* [Task requirements]: All entries are to be transcribed verbatim, but images are not carried over.
=== Exercise input ===
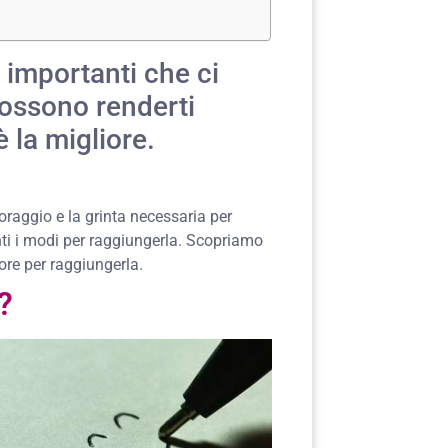
ù importanti che ci
possono renderti
è la migliore.
coraggio e la grinta necessaria per
tanti i modi per raggiungerla. Scopriamo
iore per raggiungerla.
à?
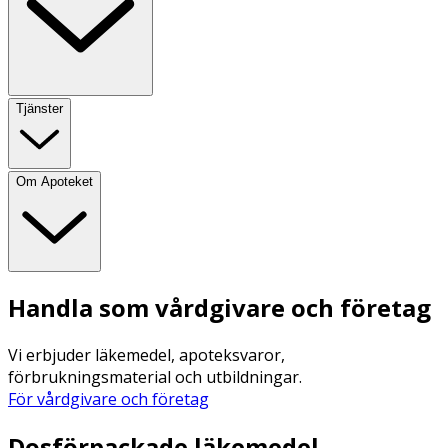
Tjänster
Om Apoteket
Handla som vårdgivare och företag
Vi erbjuder läkemedel, apoteksvaror,
förbrukningsmaterial och utbildningar.
För vårdgivare och företag
Dosförpackade läkemedel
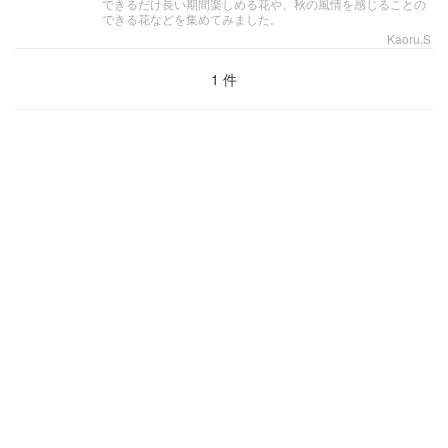
できるだけ長い期間楽しめる花や、秋の風情を感じることの
できる花などを集めてみました。
Kaoru.S
1 件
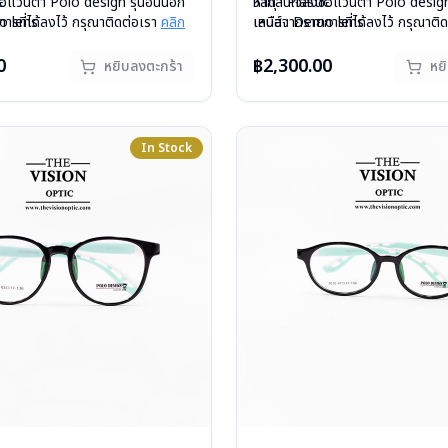
c
ื้อแว่นตา Polo design รุ่นอื่นนอก
วัสดุ : Plastic
หากสนใจสั่งชื้อแว่นตา Polo design 
o lens
ารที่ได้ลงไว้ กรุณาติดต่อเรา
คลิก
เลนส์ : Demo lens
เหนือจากรายการที่ได้ลงไว้ กรุณาติ
ีสปริง
อกชั่วคราวหากต้องการสั่งกรุณา
บานพับ : ไม่มีสปริง
สินค้าหมดสต๊อกชั่วคราวหากต้องการ
กรัม
ิก
น้ำหนัก : 18 กรัม
ติดต่อเรา
คลิก
0
฿2,300.00
หยิบลงตะกร้า
หย
องแว่น , ผ้าเช็ดแว่น
อุปกรณ์ : กล่องแว่น , ผ้าเช็ดแว่น
: 1 ปี
การรับประกัน : 1 ปี
In Stock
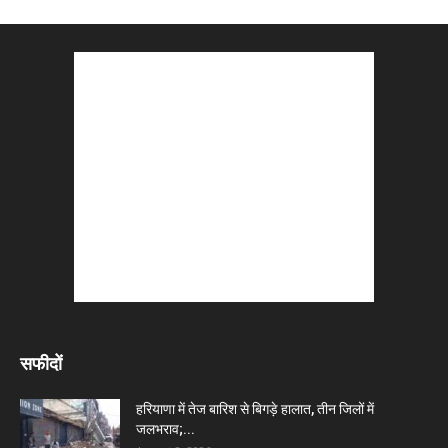
सफीदों
हरियाणा में तेज बारिश से बिगड़े हालात, तीन जिलों में
जलभराव;...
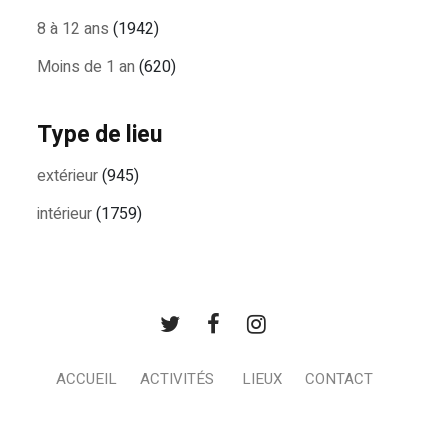
8 à 12 ans
(1942)
Moins de 1 an
(620)
Type de lieu
extérieur
(945)
intérieur
(1759)
ACCUEIL
ACTIVITÉS
LIEUX
CONTACT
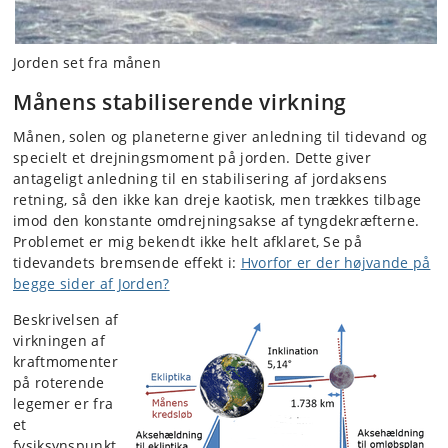
Jorden set fra månen
Månens stabiliserende virkning
Månen, solen og planeterne giver anledning til tidevand og
specielt et drejningsmoment på jorden. Dette giver
antageligt anledning til en stabilisering af jordaksens
retning, så den ikke kan dreje kaotisk, men trækkes tilbage
imod den konstante omdrejningsakse af tyngdekræfterne.
Problemet er mig bekendt ikke helt afklaret, Se på
tidevandets bremsende effekt i:
Hvorfor er der højvande på
begge sider af Jorden?
Beskrivelsen af
virkningen af
kraftmomenter
på roterende
legemer er fra
et
fysiksynspunkt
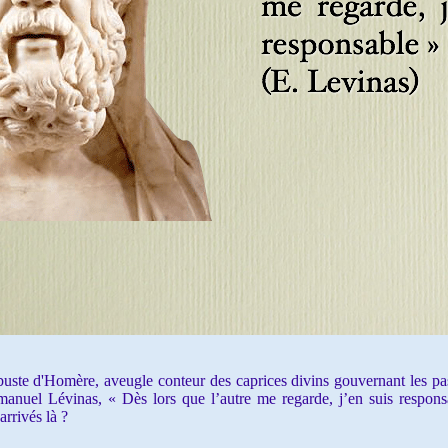
e d'Homère, aveugle conteur des caprices divins gouvernant les pass
uel Lévinas, « Dès lors que l’autre me regarde, j’en suis responsab
rivés là ?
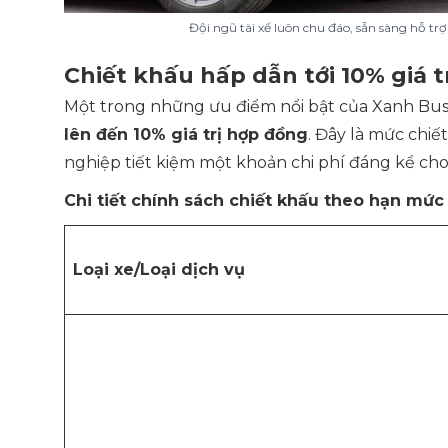
Đội ngũ tài xế luôn chu đáo, sẵn sàng hỗ t
Chiết khấu hấp dẫn tới 10% giá t
Một trong những ưu điểm nổi bật của Xanh Busi
lên đến 10% giá trị hợp đồng
. Đây là mức chiế
nghiệp tiết kiệm một khoản chi phí đáng kể ch
Chi tiết chính sách chiết khấu theo hạn mức
Loại xe/Loại dịch vụ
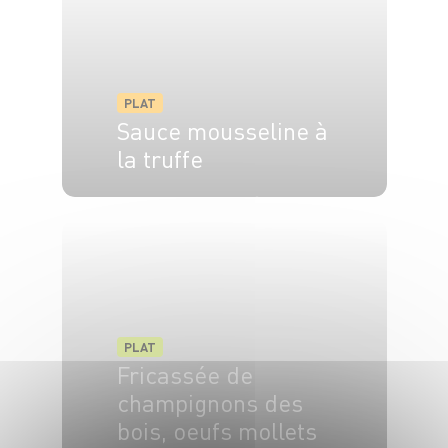
PLAT
Sauce mousseline à
la truffe
6 pers.
5 min
10 min
PLAT
Fricassée de
champignons des
bois, oeufs mollets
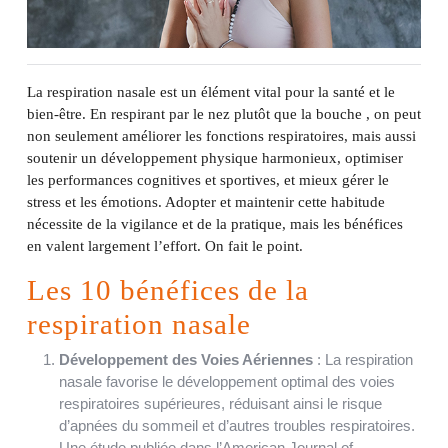
La respiration nasale est un élément vital pour la santé et le
bien-être. En respirant par le nez plutôt que la bouche , on peut
non seulement améliorer les fonctions respiratoires, mais aussi
soutenir un développement physique harmonieux, optimiser
les performances cognitives et sportives, et mieux gérer le
stress et les émotions. Adopter et maintenir cette habitude
nécessite de la vigilance et de la pratique, mais les bénéfices
en valent largement l’effort. On fait le point.
Les 10 bénéfices de la
respiration nasale
Développement des Voies Aériennes
: La respiration
nasale favorise le développement optimal des voies
respiratoires supérieures, réduisant ainsi le risque
d’apnées du sommeil et d’autres troubles respiratoires.
Une étude publiée dans l’American Journal of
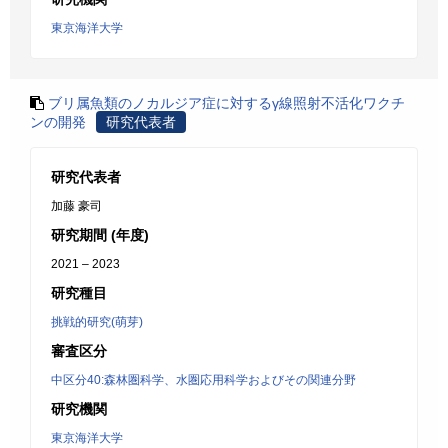
東京海洋大学
ブリ属魚類のノカルジア症に対するγ線照射不活化ワクチ
ンの開発
研究代表者
研究代表者
加藤 豪司
研究期間 (年度)
2021 – 2023
研究種目
挑戦的研究(萌芽)
審査区分
中区分40:森林圏科学、水圏応用科学およびその関連分野
研究機関
東京海洋大学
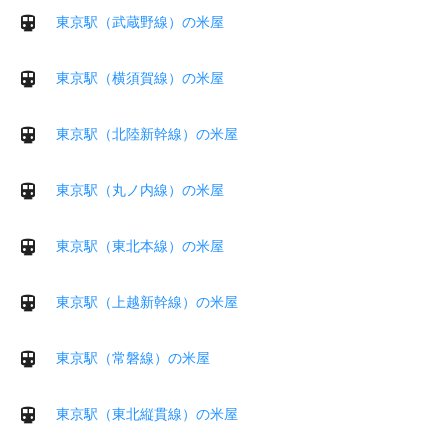
東京駅（武蔵野線）の米屋
東京駅（横須賀線）の米屋
東京駅（北陸新幹線）の米屋
東京駅（丸ノ内線）の米屋
東京駅（東北本線）の米屋
東京駅（上越新幹線）の米屋
東京駅（常磐線）の米屋
東京駅（東北縦貫線）の米屋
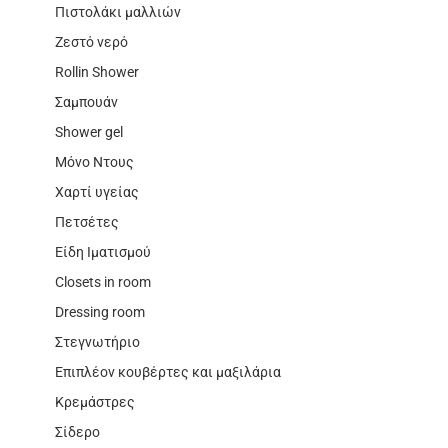
Πιστολάκι μαλλιών
Ζεστό νερό
Rollin Shower
Σαμπουάν
Shower gel
Μόνο Ντους
Χαρτί υγείας
Πετσέτες
Είδη Ιματισμού
Closets in room
Dressing room
Στεγνωτήριο
Επιπλέον κουβέρτες και μαξιλάρια
Κρεμάστρες
Σίδερο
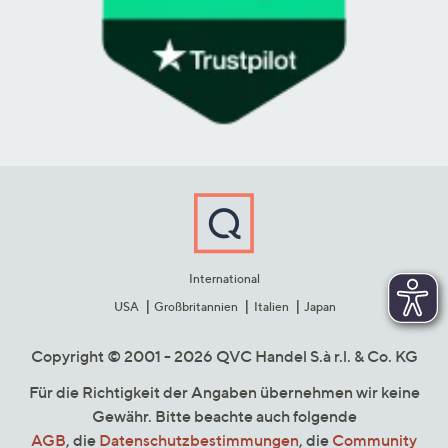
International
USA
Großbritannien
Italien
Japan
Copyright © 2001 - 2026 QVC Handel S.à r.l. & Co. KG
Für die Richtigkeit der Angaben übernehmen wir keine
Gewähr. Bitte beachte auch folgende
AGB
, die
Datenschutzbestimmungen
, die
Community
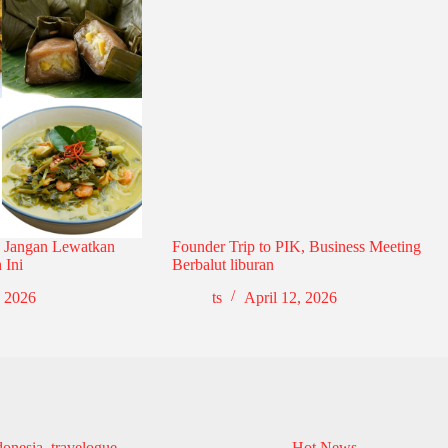
 Jangan Lewatkan
Founder Trip to PIK, Business Meeting
 Ini
Berbalut liburan
, 2026
ts
April 12, 2026
donesia
,
travelogue
Hot News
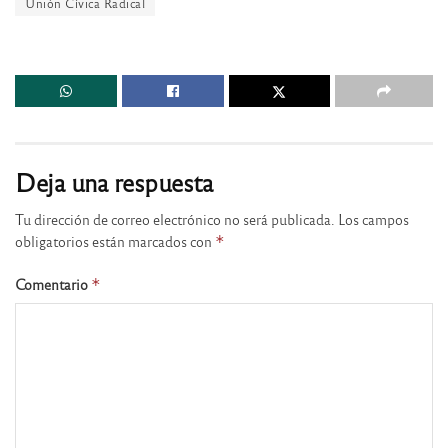
Unión Cívica Radical
Deja una respuesta
Tu dirección de correo electrónico no será publicada.
Los campos
obligatorios están marcados con
*
Comentario
*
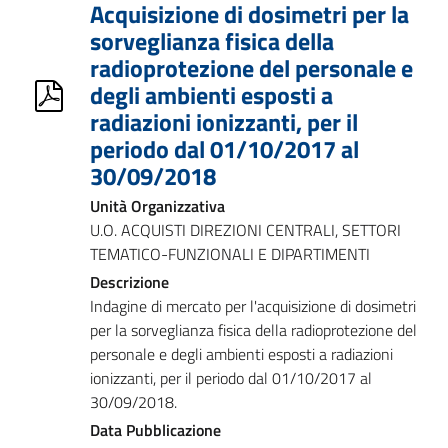
Acquisizione di dosimetri per la
sorveglianza fisica della
radioprotezione del personale e
degli ambienti esposti a
radiazioni ionizzanti, per il
periodo dal 01/10/2017 al
30/09/2018
Unità Organizzativa
U.O. ACQUISTI DIREZIONI CENTRALI, SETTORI
TEMATICO-FUNZIONALI E DIPARTIMENTI
Descrizione
Indagine di mercato per l'acquisizione di dosimetri
per la sorveglianza fisica della radioprotezione del
personale e degli ambienti esposti a radiazioni
ionizzanti, per il periodo dal 01/10/2017 al
30/09/2018.
Data Pubblicazione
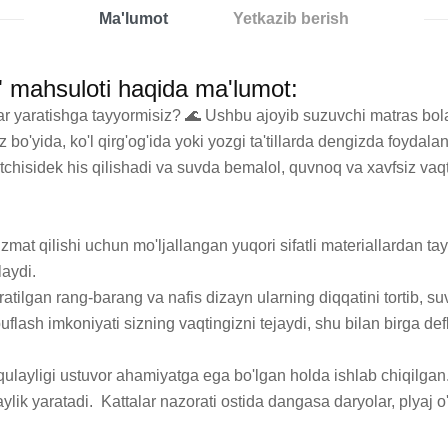
Ma'lumot
Yetkazib berish
 mahsuloti haqida ma'lumot:
 yaratishga tayyormisiz? 🌊 Ushbu ajoyib suzuvchi matras bolal
z bo'yida, ko'l qirg'og'ida yoki yozgi ta'tillarda dengizda foyda
chisidek his qilishadi va suvda bemalol, quvnoq va xavfsiz vaqt 
xizmat qilishi uchun mo'ljallangan yuqori sifatli materiallardan 
ydi. 

tilgan rang-barang va nafis dizayn ularning diqqatini tortib, suv
flash imkoniyati sizning vaqtingizni tejaydi, shu bilan birga def
 qulayligi ustuvor ahamiyatga ega bo'lgan holda ishlab chiqilgan.
lik yaratadi.  Kattalar nazorati ostida dangasa daryolar, plyaj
===
* [Solution]:
ù importanti che ci
possono renderti
è la migliore.
coraggio e la grinta necessaria per
tanti i modi per raggiungerla. Scopriamo
iore per raggiungerla.
à?
Tjänster
Om Apoteket
Handla som vårdgivare och företag
Vi erbjuder läkemedel, apoteksvaror,
förbrukningsmaterial och utbildningar.
För vårdgivare och företag
Dosförpackade läkemedel
できるだけ長い期間楽しめる花や、秋の風情を感じることの
できる花などを集めてみました。
Kaoru.S
1 件
c
ื้อแว่นตา Polo design รุ่นอื่นนอก
วัสดุ : Plastic
หากสนใจสั่งชื้อแว่นตา Polo design 
o lens
ารที่ได้ลงไว้ กรุณาติดต่อเรา
คลิก
เลนส์ : Demo lens
เหนือจากรายการที่ได้ลงไว้ กรุณาติ
ีสปริง
อกชั่วคราวหากต้องการสั่งกรุณา
บานพับ : ไม่มีสปริง
สินค้าหมดสต๊อกชั่วคราวหากต้องการ
กรัม
ิก
น้ำหนัก : 18 กรัม
ติดต่อเรา
คลิก
0
฿2,300.00
หยิบลงตะกร้า
หย
องแว่น , ผ้าเช็ดแว่น
อุปกรณ์ : กล่องแว่น , ผ้าเช็ดแว่น
: 1 ปี
การรับประกัน : 1 ปี
In Stock
सफीदों
हरियाणा में तेज बारिश से बिगड़े हालात, तीन जिलों में
जलभराव;...
8 à 12 ans
(1942)
Moins de 1 an
(620)
Type de lieu
extérieur
(945)
intérieur
(1759)
ACCUEIL
ACTIVITÉS
LIEUX
CONTACT
Jorden set fra månen
Månens stabiliserende virkning
Månen, solen og planeterne giver anledning til tidevand og
specielt et drejningsmoment på jorden. Dette giver
antageligt anledning til en stabilisering af jordaksens
retning, så den ikke kan dreje kaotisk, men trækkes tilbage
imod den konstante omdrejningsakse af tyngdekræfterne.
Problemet er mig bekendt ikke helt afklaret, Se på
tidevandets bremsende effekt i:
Hvorfor er der højvande på
begge sider af Jorden?
Beskrivelsen af
virkningen af
kraftmomenter
på roterende
legemer er fra
et
fysiksynspunkt
e d'Homère, aveugle conteur des caprices divins gouvernant les pass
uel Lévinas, « Dès lors que l’autre me regarde, j’en suis responsab
rivés là ?
Đội ngũ tài xế luôn chu đáo, sẵn sàng hỗ t
Chiết khấu hấp dẫn tới 10% giá t
Một trong những ưu điểm nổi bật của Xanh Busi
lên đến 10% giá trị hợp đồng
. Đây là mức chiế
nghiệp tiết kiệm một khoản chi phí đáng kể ch
Chi tiết chính sách chiết khấu theo hạn mức
Loại xe/Loại dịch vụ
PLAT
Sauce mousseline à
la truffe
6 pers.
5 min
10 min
PLAT
Fricassée de
champignons des
bois, oeufs mollets
La respiration nasale est un élément vital pour la santé et le
bien-être. En respirant par le nez plutôt que la bouche , on peut
non seulement améliorer les fonctions respiratoires, mais aussi
soutenir un développement physique harmonieux, optimiser
les performances cognitives et sportives, et mieux gérer le
stress et les émotions. Adopter et maintenir cette habitude
nécessite de la vigilance et de la pratique, mais les bénéfices
en valent largement l’effort. On fait le point.
Les 10 bénéfices de la
respiration nasale
Développement des Voies Aériennes
: La respiration
nasale favorise le développement optimal des voies
respiratoires supérieures, réduisant ainsi le risque
d’apnées du sommeil et d’autres troubles respiratoires.
Une étude publiée dans l’American Journal of
東京海洋大学
ブリ属魚類のノカルジア症に対するγ線照射不活化ワクチ
ンの開発
研究代表者
研究代表者
加藤 豪司
研究期間 (年度)
2021 – 2023
研究種目
挑戦的研究(萌芽)
審査区分
中区分40:森林圏科学、水圏応用科学およびその関連分野
研究機関
東京海洋大学
東京駅（武蔵野線）の米屋
東京駅（横須賀線）の米屋
東京駅（北陸新幹線）の米屋
東京駅（丸ノ内線）の米屋
東京駅（東北本線）の米屋
東京駅（上越新幹線）の米屋
東京駅（常磐線）の米屋
東京駅（東北縦貫線）の米屋
Πιστολάκι μαλλιών
Ζεστό νερό
Rollin Shower
Σαμπουάν
Shower gel
Μόνο Ντους
Χαρτί υγείας
Πετσέτες
Είδη Ιματισμού
Closets in room
Dressing room
Στεγνωτήριο
Επιπλέον κουβέρτες και μαξιλάρια
Κρεμάστρες
Σίδερο
International
USA
Großbritannien
Italien
Japan
Copyright © 2001 - 2026 QVC Handel S.à r.l. & Co. KG
Für die Richtigkeit der Angaben übernehmen wir keine
Gewähr. Bitte beachte auch folgende
AGB
, die
Datenschutzbestimmungen
, die
Community
 Jangan Lewatkan
Founder Trip to PIK, Business Meeting
 Ini
Berbalut liburan
, 2026
ts
April 12, 2026
donesia
,
travelogue
Hot News
Unión Cívica Radical
Deja una respuesta
Tu dirección de correo electrónico no será publicada.
Los campos
obligatorios están marcados con
*
Comentario
*
Acquisizione di dosimetri per la
sorveglianza fisica della
radioprotezione del personale e
degli ambienti esposti a
radiazioni ionizzanti, per il
periodo dal 01/10/2017 al
30/09/2018
Unità Organizzativa
U.O. ACQUISTI DIREZIONI CENTRALI, SETTORI
TEMATICO-FUNZIONALI E DIPARTIMENTI
Descrizione
Indagine di mercato per l'acquisizione di dosimetri
per la sorveglianza fisica della radioprotezione del
personale e degli ambienti esposti a radiazioni
ionizzanti, per il periodo dal 01/10/2017 al
30/09/2018.
Data Pubblicazione
Ma'lumot
Yetkazib berish
 mahsuloti haqida ma'lumot:
 yaratishga tayyormisiz? 🌊 Ushbu ajoyib suzuvchi matras bolal
z bo'yida, ko'l qirg'og'ida yoki yozgi ta'tillarda dengizda foyda
chisidek his qilishadi va suvda bemalol, quvnoq va xavfsiz vaqt 
xizmat qilishi uchun mo'ljallangan yuqori sifatli materiallardan 
ydi. 

tilgan rang-barang va nafis dizayn ularning diqqatini tortib, suv
flash imkoniyati sizning vaqtingizni tejaydi, shu bilan birga def
 qulayligi ustuvor ahamiyatga ega bo'lgan holda ishlab chiqilgan.
lik yaratadi.  Kattalar nazorati ostida dangasa daryolar, plyaj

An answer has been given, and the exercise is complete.